Au ministère de l’Économie, on a bien pris connaissance du discours de M. Roux et de sa proposition de créer une université numérique au Luxembourg. Cependant, souligne Francine Closener, «la création d’une université supplémentaire est plutôt difficile voire irréaliste pour un pays de la taille du Grand-Duché. Le ministère de l’Économie plaide plutôt pour veiller à ce que les formations offertes par l’Université correspondent au mieux aux besoins des entreprises et soient bénéfiques pour celles-ci à travers un échange de compétences et connaissances». En outre, l’État s’investit pour que l’offre et les travaux de l’Université soient le plus possible complémentaires aux efforts pour développer certains secteurs jugés prioritaires, comme l’ICT. Francine Closener livre un exemple concret: «À la prochaine rentrée, l’Université du Luxembourg proposera un certificat universitaire ‘Smart ICT for Business Innovation’, qui a été récemment approuvé officiellement. La formation conduisant au certificat débutera à la rentrée académique 2015-2016 et offrira à ses étudiants une vue complète des concepts de pointe en matière de smart ICT (smart cities, smart grids, big data and analytics, cloud computing, green ICT, etc.). Le ministère de l’Économie y participe à travers l’Ilnas car la normalisation technique, riche source de connaissances en constante évolution, est également au cœur du programme.»

Serge Allegrezza, directeur de l’Observatoire de la compétitivité
Une chaire big data

Pour Serge Allegrezza, le professeur Roux a mis le doigt sur un des grands défis des années à venir: celui de la formation aux nouveaux métiers d’internet. «Ceux-ci requièrent des compétences très pointues en mathématiques-statistiques et en informatique. Il faudra en effet former de nouveaux bataillons de statisticiens capables de s’attaquer au big data. Il faudra aussi de nouvelles combinaisons de compétences, comme celles de la vente et de la communication sur les réseaux sociaux. Bien plus, c’est un nouvel état d’esprit qu’il faut cultiver, le milieu internet étant hautement créatif, nomade, orienté projet, instable.

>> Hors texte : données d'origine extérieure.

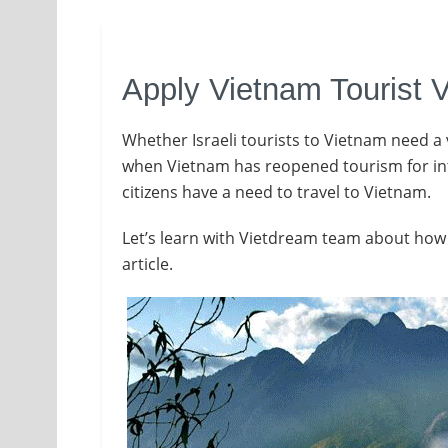
Apply Vietnam Tourist V
Whether Israeli tourists to Vietnam need a 
when Vietnam has reopened tourism for inter
citizens have a need to travel to Vietnam.
Let’s learn with Vietdream team about how t
article.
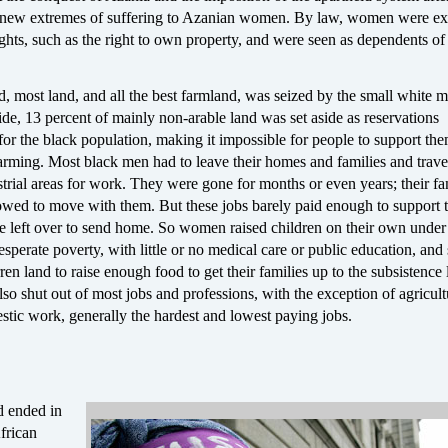
new extremes of suffering to Azanian women. By law, women were exp
hts, such as the right to own property, and were seen as dependents of 
, most land, and all the best farmland, was seized by the small white m
ide, 13 percent of mainly non-arable land was set aside as reservations
for the black population, making it impossible for people to support th
farming. Most black men had to leave their homes and families and trave
trial areas for work. They were gone for months or even years; their fa
lowed to move with them. But these jobs barely paid enough to support 
tle left over to send home. So women raised children on their own under
esperate poverty, with little or no medical care or public education, and s
ren land to raise enough food to get their families up to the subsistence 
 shut out of most jobs and professions, with the exception of agricult
tic work, generally the hardest and lowest paying jobs.
d ended in
frican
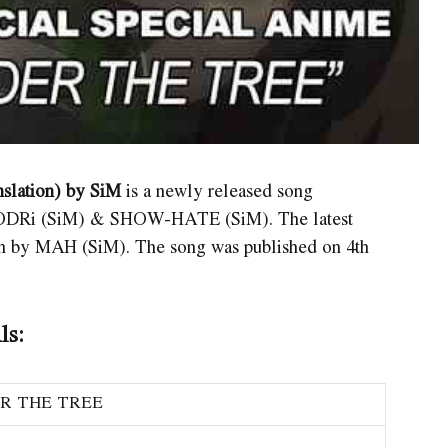
slation) by SiM
is a newly released song
ODRi (SiM) & SHOW-HATE (SiM). The latest
ten by MAH (SiM). The song was published on 4th
ls:
R THE TREE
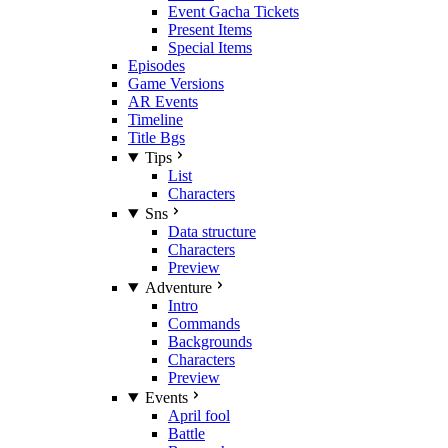
Event Gacha Tickets
Present Items
Special Items
Episodes
Game Versions
AR Events
Timeline
Title Bgs
Tips
List
Characters
Sns
Data structure
Characters
Preview
Adventure
Intro
Commands
Backgrounds
Characters
Preview
Events
April fool
Battle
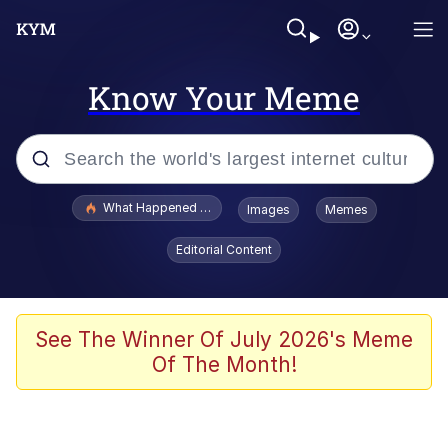
Know Your Meme
Popular searches
What Happened To Toadsworth / Toadsworth Is Dead
Images
Memes
Memes
Editorial Content
The Missile Knows Where It Is
Winton Overwat (Overwatch)
See The Winner Of July 2026's Meme
Of The Month!
Polyester Edit
Memes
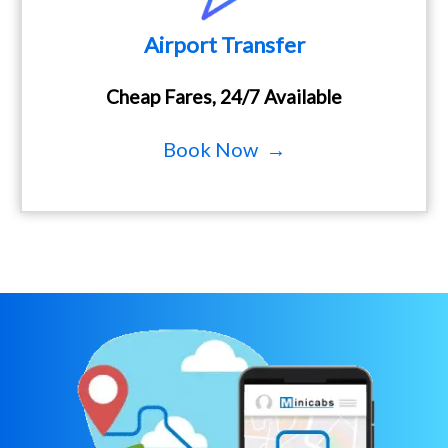
Airport Transfer
Cheap Fares, 24/7 Available
Book Now →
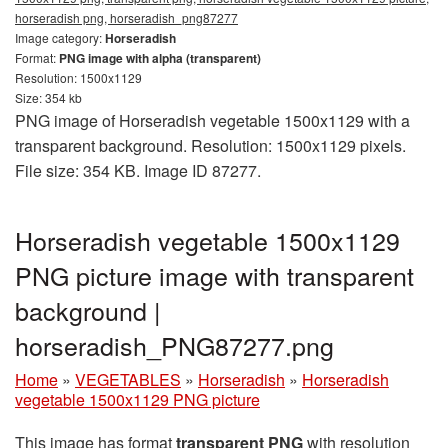
horseradish png, horseradish_png87277
Image category:
Horseradish
Format:
PNG image with alpha (transparent)
Resolution: 1500x1129
Size: 354 kb
PNG image of Horseradish vegetable 1500x1129 with a
transparent background. Resolution: 1500x1129 pixels.
File size: 354 KB. Image ID 87277.
Horseradish vegetable 1500x1129
PNG picture image with transparent
background |
horseradish_PNG87277.png
Home
»
VEGETABLES
»
Horseradish
»
Horseradish
vegetable 1500x1129 PNG picture
This image has format
transparent PNG
with resolution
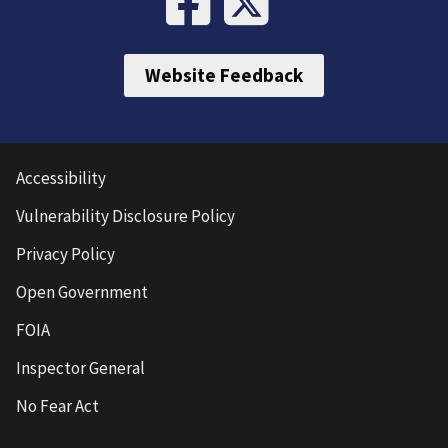
Website Feedback
Accessibility
Vulnerability Disclosure Policy
Privacy Policy
Open Government
FOIA
Inspector General
No Fear Act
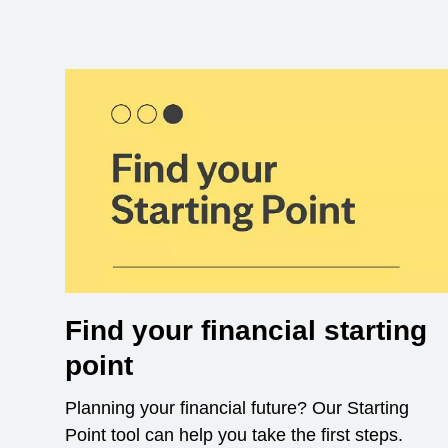
Find your financial starting
point
Planning your financial future? Our Starting
Point tool can help you take the first steps.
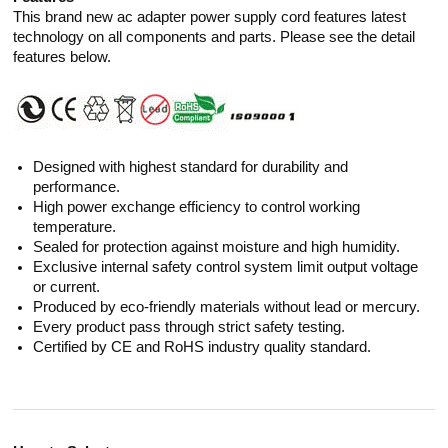
This brand new ac adapter power supply cord features latest
technology on all components and parts. Please see the detail
features below.
Designed with highest standard for durability and
performance.
High power exchange efficiency to control working
temperature.
Sealed for protection against moisture and high humidity.
Exclusive internal safety control system limit output voltage
or current.
Produced by eco-friendly materials without lead or mercury.
Every product pass through strict safety testing.
Certified by CE and RoHS industry quality standard.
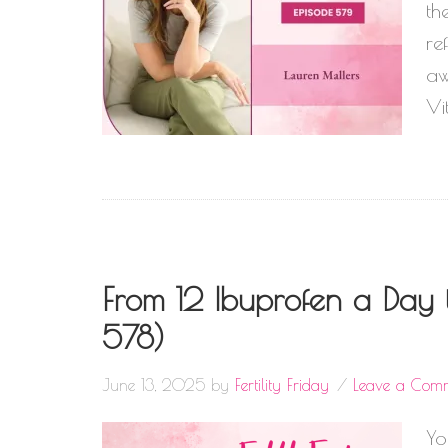
th
re
aw
Vi
From 12 Ibuprofen a Day t
578)
June 13, 2025
by
Fertility Friday
Leave a Com
Yo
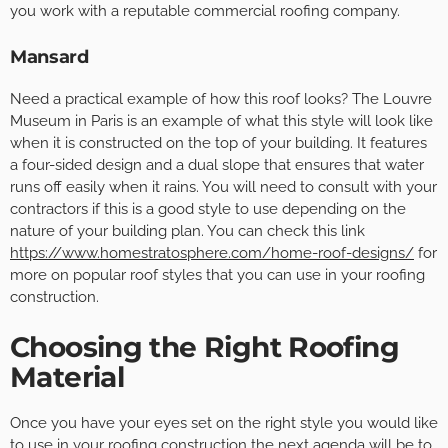
you work with a reputable commercial roofing company.
Mansard
Need a practical example of how this roof looks? The Louvre
Museum in Paris is an example of what this style will look like
when it is constructed on the top of your building. It features
a four-sided design and a dual slope that ensures that water
runs off easily when it rains. You will need to consult with your
contractors if this is a good style to use depending on the
nature of your building plan. You can check this link
https://www.homestratosphere.com/home-roof-designs/
for
more on popular roof styles that you can use in your roofing
construction.
Choosing the Right Roofing
Material
Once you have your eyes set on the right style you would like
to use in your roofing construction the next agenda will be to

L’histoire de la ‘nouvelle économie’, appellation tombée en désuétude avec l’éclatement de la bulle technologique au début du millénaire, nous a rendu attentifs au fait que la réalité dépasse notre imagination, et prend des chemins détournés, inédits, imprévus. Il faut donc raison garder et se préparer à s’adapter. Je pense que l’Université du Luxembourg insiste à juste titre sur la recherche et le développement dans la sécurité informatique (SnT) et que nous avons accumulé suffisamment de compétences pour élargir l’offre. Je verrais bien une chaire big data et un laboratoire associé. Objectif: attirer les meilleurs chercheurs et étudiants d’Europe et du monde.»